High is off to a great start. Before his head winemaker, Bo Felton, led me on a tour of the vineyards and winery, I tasted most of the current Colterris portfolio. The Chardonnay was a Burgundy-Napa cross — elegant and restrained (like Burgundy), but flashing exuberance and a certain friskiness (like Napa). Sips of velvety Malbec invoked white pepper, plum and leather, in an excellent way. The Cabernet Franc was one of my favorites. The French varietal, a key grape in France’s northern Loire Valley, thrives better than many others in colder climates. And Palisade is not chilly, at least not in summer. But High and Felton managed to craft an excellent Cab Franc in Palisade’s heat, complete with its signature bell pepper flavor — one that should appear as a seductive whisper rather than a shout.

Climate change could hobble Colterris’s ability to turn Cabernet Franc grapes into liquid show-stoppers. With its cold, long winters, logic suggests that climate change could improve Colorado’s wine industry. Extreme cold can kill vines, and spring frosts nip plenty of Colorado grape harvests in the bud. But once summer strikes, grapes begin to ripen quickly in Palisade. The high elevation (close to 4,800 feet) takes credit for winter’s severities, but also for summer’s intensity. Way up here, UV light drives down upon fruit like lasers. Temperatures can be punishingly hot.

“We get sugars to ripen fast, that’s not a problem,” said Felton. “But it takes much longer to achieve phenolic ripeness.”
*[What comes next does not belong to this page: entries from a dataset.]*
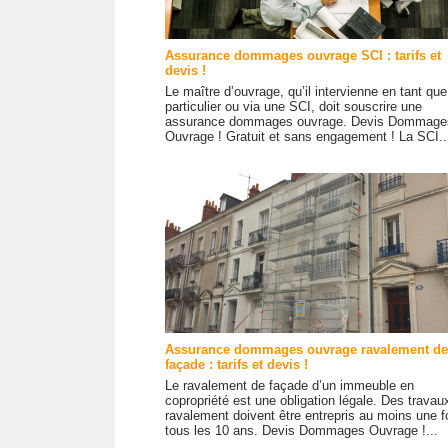
Assurance dommages ouvrage SCI : tarifs et
devis !
Le maître d’ouvrage, qu’il intervienne en tant que
particulier ou via une SCI, doit souscrire une
assurance dommages ouvrage. Devis Dommage
Ouvrage ! Gratuit et sans engagement ! La SCI..
Assurance dommages ouvrage ravalement de
façade : tarifs et devis !
Le ravalement de façade d’un immeuble en
copropriété est une obligation légale. Des travau
ravalement doivent être entrepris au moins une f
tous les 10 ans. Devis Dommages Ouvrage !...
Translation: Palisade grapes, unlike those in places like Alsace or Italy’s Piedmont region, never struggle to transform from bitter, acidic, green globes into honeyed, juice-swollen grapes. That happens relatively fast, and is advantageous. But the grapes’ complexities beyond sweet juice — back to the elusive terroir idea — require more time to evolve. You want the aromas of forest floor in that Pinot Noir? That’s good news, because who doesn’t savor the soul-rousing aroma of forest floor in a glass of wine on a cloud-spangled, blue-streaked 53-degree Saturday afternoon in late-October, while standing before a backyard firepit blaze? But the ideal wine accompaniment to the atmospheric day requires incremental, rather than rocket-like, ripening to bring on the moss, brown leaves, roots, wet rocks, earth.

It’s not just rising heat that threatens the Colorado wine industry. This year’s Western Slope drought could have been devastating for Palisade, but the Colorado River irrigates the area’s many vineyards. For now, at least, the river continues to meander around the lush town and the vines receive plenty of precious water. But over in the West Elk AVA, Hanson lacks a next-door swollen river. His grapes muscled through the rain-free summer — he credits biodynamic farming for his robust vines — but if the drought is more a condition than a blip, his treasured Old World-style wines might disappear along with the precipitation.

Let’s hope for the blip, and drink good Colorado wine for as long as it’s around. Jack Rabbit Hill and Colterris are superb places to begin.